Дунькин пуп (Александров) - страница 5

Казалось, еще один миг, и в морозном пару, громыхая по полу палашом, к стойке подойдет пристав. Твердой уверенной походкой, подметая пол шинелью, проберется к хозяйке шинка, залпом опрокинет угодливо поданную граненую рюмку «Смирновской» и, залихватски крякнув, утрет ладонью рыжие в сосульках усы. В зале шум, гомон. За смолистыми столиками сидят выпившие и трезвые таежные люди.

«Так вот она какая, Дунькина заимка! — удивленно огляделся Шепелев. — Сколько лет прошло, а ангелочки летают».

Он прошел в глубину залы. За ней показались узкие, крохотные, как кельи, комнатенки. Все они расположились, словно приклеились к остаткам огромной, давно рассыпавшейся от времени печи.

Шепелев наклонился и поднял кирпич. Его поразили непривычные размеры — чуть подлиннее и тоньше нынешних. Сквозь въевшуюся копоть проглядывало товарное клеймо: «Товарищество Сыромятников и Сы…»

«Красиво жить не запретишь, — усмехнулся оперативник. — Кирпичи и те черт его знает откуда ей привозили. Видишь, какое дело, в одном клейме три «Сы…». Сыромятников, Сызрань и сыновья!»

За спиной послышались тяжелые шаги. Шепелев повернулся. В дом вошел таежник.

— Впервой тут?

— Не доводилось здесь бывать, Ефрем Пантелеевич.

— Поднимайся наверх. Вишь сбоку лестница. Там можно покедова остановиться. Камелек есть. Камора, правда, маленькая, зато теплая.

— Так недосуг нам, Ефрем Пантелеевич, останавливаться. Сейчас карабин твой отыщем, да обратно пора ехать.

— Шустрые вы, молодые. Дело наше неспешное — пока чаю попьем, твой молодший мотор отремонтирует, а там, глядишь, и ночь будет.

— А что с мотором? — нахмурился Шепелев.

— Электричество пулей перебило.

— Э, чертовщина! — в сердцах воскликнул Шепелев.

— Не понос, так золотуха! Вечно что-нибудь прихватит…

Старик направился к лестнице. Мерно заскрипели под его грузной фигурой дряхлые ступени. На пол посыпалась какая-то шелуха. Шепелев пошел за ним.

В крохотной комнатке стоял, скособочившись, стол на точеных ножках да несколько суковатых чурбаков.

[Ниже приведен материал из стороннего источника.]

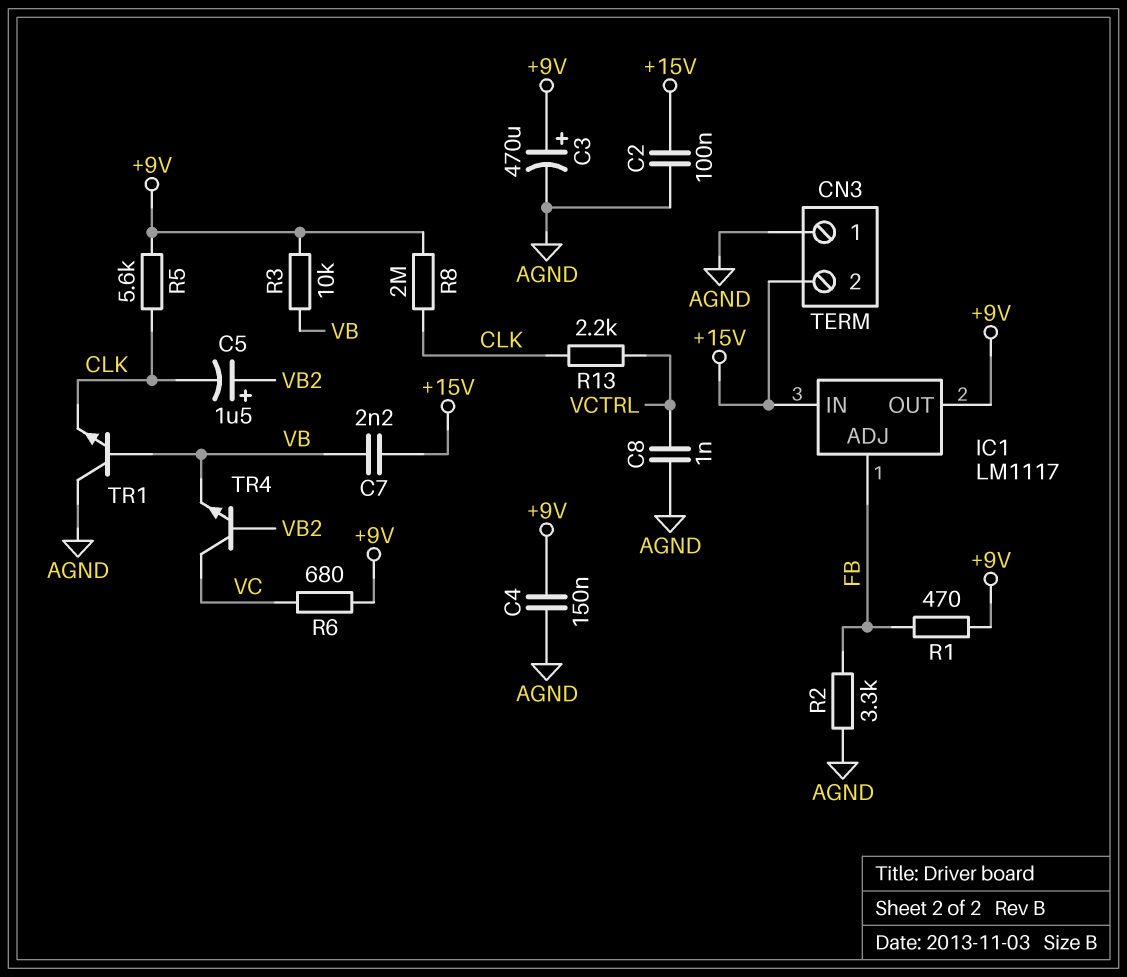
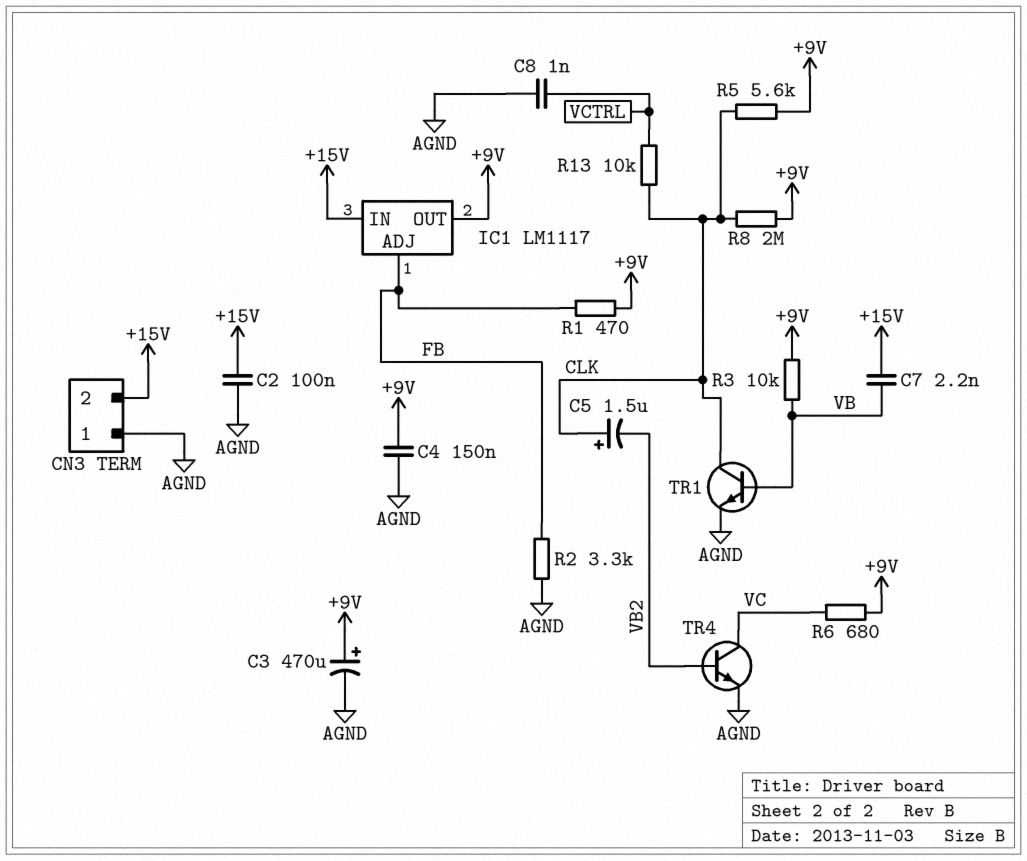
C5: 1.5uF (plus VB2, minus CLK) -> 1.5uF (plus CLK, minus VB2)
R13: 2.2k (CLK, VCTRL) -> 10k (CLK, VCTRL)
TR1: NPN (B VB, C AGND, E CLK) -> NPN (B VB, C CLK, E AGND)
TR4: NPN (B VB2, C VC, E VB) -> NPN (B VB2, C VC, E AGND)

На полу охапка сухой травы.

Ефрем Пантелеевич скинул полушубок и стал засовывать хворост в «буржуйку».

— Камелек-то недавно топлен, — глубокомысленно заметил, не разгибаясь. — Зола еще теплая.

Шепелев подошел к печке и прикоснулся рукой к ржавой трубе.

— Не похоже, что топили, Ефрем Пантелеевич!

Тот ничего не ответил. Видимо, не считал нужным обсуждать с этим, хоть и оперативником, но молодым парнем, верность своих примет. Не хочет верить — его дело… Опыт таежной жизни не за один день приходит. Научится еще…

Ефрем Пантелеевич раскрыл невидимый в полумраке комнаты шкафчик и достал из него чайник, огарок свечи. Комната озарилась колышущимся светом. По углам черной от копоти клетушки заметались таинственные тени.